WORK TO COMPLETE -
a - Retype a stretch of the blog entries word for word. Begin at the words "Setpember 13, 2010" and stop after "that around here.".
b - Write what comes next in the blog entries, starting after the last sentence shown.

EXTRACT TO READ -
##############################

Last Updated on Tuesday, 14 September 2010 11:57
September 14, 2010
Talk about pressure -- imagine you're a cat living on death row, caged heat hoping for a better life. If you don't act cute and get adopted, the Texans have another plan to put you to use. According to these juxtaposed signs, they'll put you on the smoker for 8-12 hours and serve you on butcher paper.
Setpember 13, 2010
C'mon, what are the chances that someone named Bubba drives a Prius?
I'm told that former Inside Line editor Jerry "Bubba" Puckett drove a Yugo at some point in the 80s, but we try not to advertise that around here.
Last Updated on Friday, 10 September 2010 09:37
September 10, 2010
GEORGE COSTANZA: It became very clear to me sitting out there today, that every decision I've ever made, in my entire life, has been wrong. My life is the complete opposite of everything I want it to be. Every instinct I have, in every aspect of life, be it something to wear, something to eat ... It's all been wrong. Everywhere.
WAITRESS : Tuna on toast, coleslaw, cup of coffee.
GEORGE COSTANZA: Yeah. No, no, no, wait a minute, I always have tuna on toast. Nothing's ever worked out for me with tuna on toast. I want the complete opposite of tuna on toast. Chicken salad, on rye, un-toasted with a side of potato salad ... and a cup of tea. (laughs)
Here’s how I know I had a good time this past week in Texas — I turned down an opportunity to go to Cabela’s.
The company has one of it’s stores in Buda (pronounced (“b-YOU-da”), just south of Austin. We passed it on our way to San Antonio on Friday, again on the way home, and once again on Monday. Each time the redheaded wife offered to stop and each time, despite my natural tendencies, I declined.

##############################

DATA PROVIDED -
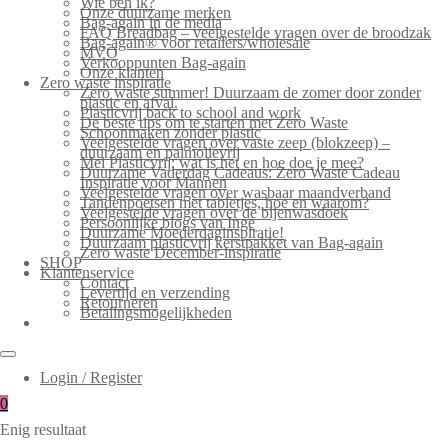
Wie ben ik?
Onze duurzame merken
Bag-again in de media
FAQ Breadbag – veelgestelde vragen over de broodzak
Bag-again® voor retailers/wholesale
MVO
Verkooppunten Bag-again
Onze klanten
Zero waste inspiratie
Zero waste summer! Duurzaam de zomer door zonder
plastic en afval.
Plasticvrij back to school and work
De beste tips om te starten met Zero Waste
Schoonmaken zonder plastic
Veelgestelde vragen over vaste zeep (blokzeep) –
duurzaam en palmolievrij
Mei Plasticvrij: wat is het en hoe doe je mee?
Duurzame Vaderdag Cadeaus: Zero Waste Cadeau
Inspiratie voor Mannen
Veelgestelde vragen over wasbaar maandverband
Tandenpoetsen met tabletjes, hoe en waarom?
Veelgestelde vragen over de bijenwasdoek
Persoonlijke blogs van Inge
Duurzame Moederdaginspiratie!
Duurzaam plasticvrij kerstpakket van Bag-again
Zero waste December-inspiratie
SHOP
Klantenservice
Contact
Levertijd en verzending
Retourneren
Betalingsmogelijkheden
Login / Register
0
Enig resultaat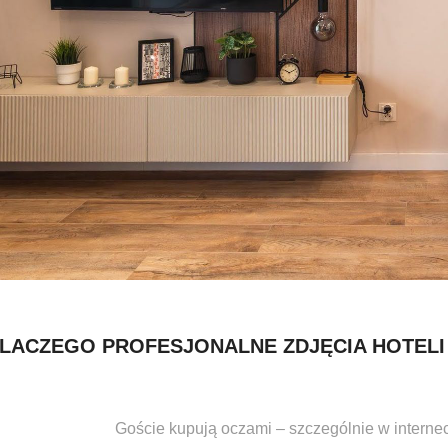
LACZEGO PROFESJONALNE ZDJĘCIA HOTELI 
Goście kupują oczami – szczególnie w internec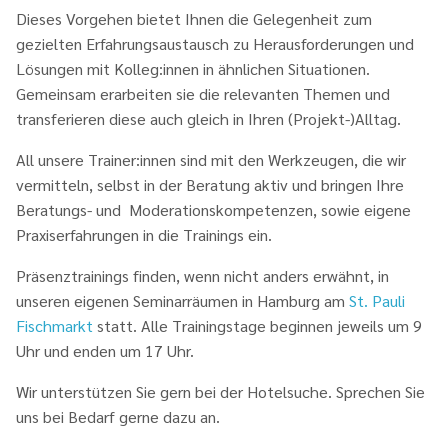
Dieses Vorgehen bietet Ihnen die Gelegenheit zum
gezielten Erfahrungsaustausch zu Herausforderungen und
Lösungen mit Kolleg:innen in ähnlichen Situationen.
Gemeinsam erarbeiten sie die relevanten Themen und
transferieren diese auch gleich in Ihren (Projekt-)Alltag.
All unsere Trainer:innen sind mit den Werkzeugen, die wir
vermitteln, selbst in der Beratung aktiv und bringen Ihre
Beratungs- und Moderationskompetenzen, sowie eigene
Praxiserfahrungen in die Trainings ein.
Präsenztrainings finden, wenn nicht anders erwähnt, in
unseren eigenen Seminarräumen in Hamburg am
St. Pauli
Fischmarkt
statt. Alle Trainingstage beginnen jeweils um 9
Uhr und enden um 17 Uhr.
Wir unterstützen Sie gern bei der Hotelsuche. Sprechen Sie
uns bei Bedarf gerne dazu an.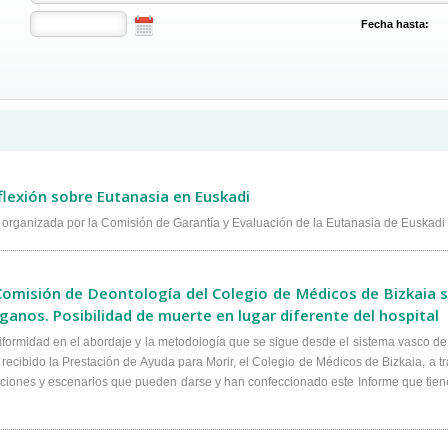
Fecha hasta:
flexión sobre Eutanasia en Euskadi
 organizada por la Comisión de Garantía y Evaluación de la Eutanasia de Euskadi
Comisión de Deontología del Colegio de Médicos de Bizkaia s
ganos. Posibilidad de muerte en lugar diferente del hospital
niformidad en el abordaje y la metodología que se sigue desde el sistema vasco d
 recibido la Prestación de Ayuda para Morir, el Colegio de Médicos de Bizkaia, a 
uaciones y escenarios que pueden darse y han confeccionado este Informe que tiene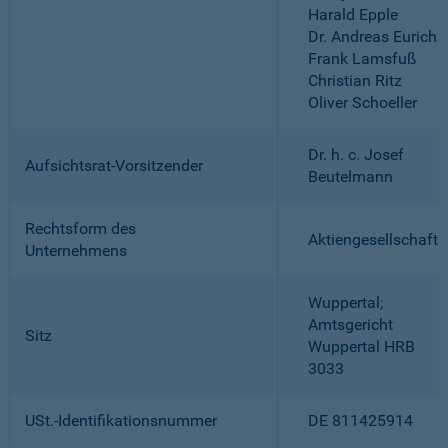
Harald Epple
Dr. Andreas Eurich
Frank Lamsfuß
Christian Ritz
Oliver Schoeller
Dr. h. c. Josef
Aufsichtsrat-Vorsitzender
Beutelmann
Rechtsform des
Aktiengesellschaft
Unternehmens
Wuppertal;
Amtsgericht
Sitz
Wuppertal HRB
3033
USt.-Identifikationsnummer
DE 811425914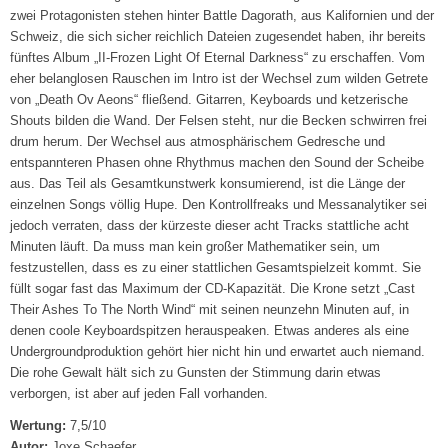
zwei Protagonisten stehen hinter Battle Dagorath, aus Kalifornien und der
Schweiz, die sich sicher reichlich Dateien zugesendet haben, ihr bereits
fünftes Album „II-Frozen Light Of Eternal Darkness“ zu erschaffen. Vom
eher belanglosen Rauschen im Intro ist der Wechsel zum wilden Getrete
von „Death Ov Aeons“ fließend. Gitarren, Keyboards und ketzerische
Shouts bilden die Wand. Der Felsen steht, nur die Becken schwirren frei
drum herum. Der Wechsel aus atmosphärischem Gedresche und
entspannteren Phasen ohne Rhythmus machen den Sound der Scheibe
aus. Das Teil als Gesamtkunstwerk konsumierend, ist die Länge der
einzelnen Songs völlig Hupe. Den Kontrollfreaks und Messanalytiker sei
jedoch verraten, dass der kürzeste dieser acht Tracks stattliche acht
Minuten läuft. Da muss man kein großer Mathematiker sein, um
festzustellen, dass es zu einer stattlichen Gesamtspielzeit kommt. Sie
füllt sogar fast das Maximum der CD-Kapazität. Die Krone setzt „Cast
Their Ashes To The North Wind“ mit seinen neunzehn Minuten auf, in
denen coole Keyboardspitzen herauspeaken. Etwas anderes als eine
Undergroundproduktion gehört hier nicht hin und erwartet auch niemand.
Die rohe Gewalt hält sich zu Gunsten der Stimmung darin etwas
verborgen, ist aber auf jeden Fall vorhanden.
Wertung:
7,5/10
Autor:
Joxe Schaefer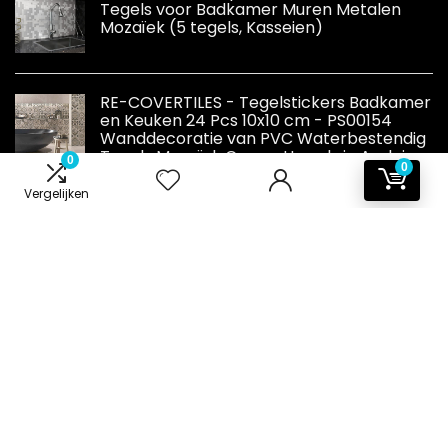
Tegels voor Badkamer Muren Metalen
Mozaïek (5 tegels, Kasseien)
RE-COVERTILES - Tegelstickers Badkamer
en Keuken 24 Pcs 10x10 cm - PS00154
Wanddecoratie van PVC Waterbestendig
Tegels Mozaïek Cementtegels in Azulejos-
0
0
stijl
Vergelijken
Informatie
Contact
Klantenservice
Over ons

##############################

ACTIVITY ANSWERS -
a -
Setpember 13, 2010
C'mon, what are the chances that someone named Bubba drives a Prius?
I'm told that former Inside Line editor Jerry "Bubba" Puckett drove a Yugo at some point in the 80s, but we try not to advertise that around here.

b -
I probably wouldn’t have been so willing had there been a small mom-and-pop shop, but normally I can’t pass a tackle store of any size or ilk, so all I can conclude is that I was content (or that I was suffering from a case of transient amnesia).
Complicating the diagnosis somewhat is the fact that the wife was looking for a new pair of boots and that quest took us to several western wear stores. She bought nothing but I bought a pair of jeans in one and a shirt in another. Further evidence that the stars were misaligned is that when I finally insisted that we stop in an Academy Sports and Outdoors she made a purchase and I did not.
I don’t know what that all means, but it’s weird enough to be bothersome.
Speaking of Academy, why won’t they expand to my part of the country? Bass Pro and Cabela’s, the outdoor superstores, are a different breed of cat, but in the category of run of the mill sporting goods shops all we have are the Sports Authority and Dick’s. The former has less tackle than Wal-Mart and worse prices. The latter has slightly more tackle but an uninspired selection. Academy, on the other hand, seems to have competitive prices and the right tackle for the region.
Won’t someone at corporate HQ heed my call and bring them north and east?
Last Updated on Thursday, 09 September 2010 13:24
Sept. 9, 2010
The city of Lockhart, Texas refers to itself as “The Barbecue Capital of Texas” but to the best of my knowledge (and I spent exactly zero time researching the matter), they don’t have a town motto. I’m here to give them one:
“Lockhart: We’ve Got Wood.”
I’m feeling so generous right now that I’ll let them have that piece of intellectual property for free (although I’m hoping that they’ll feel equally generous and ship me a few pounds of brisket for my effort).
There are several things you should know about barbecue. First, the word is a noun, not a verb. Second, you don’t make barbecue in your oven, in a crockpot or on your grill, and certainly not in your microwave. The Texans and the North Carolinians and the Tennesseans may not agree on whether it’s beef or pork or wet or dry, but they all know it ain’t cooked quickly (and they’ve all agreed to hate the heathens from Kansas City). The not-so-secret secret is indirect heat generated by quality wood and the types of pits that are violative of local ordinances in most urban and suburban places.
The chances that you’ll find good barbecue when you’re lost on a rural road are greater than the chances that you’ll find it on purpose in a suburban strip mall or any place where they serve drinks with umbrellas in them.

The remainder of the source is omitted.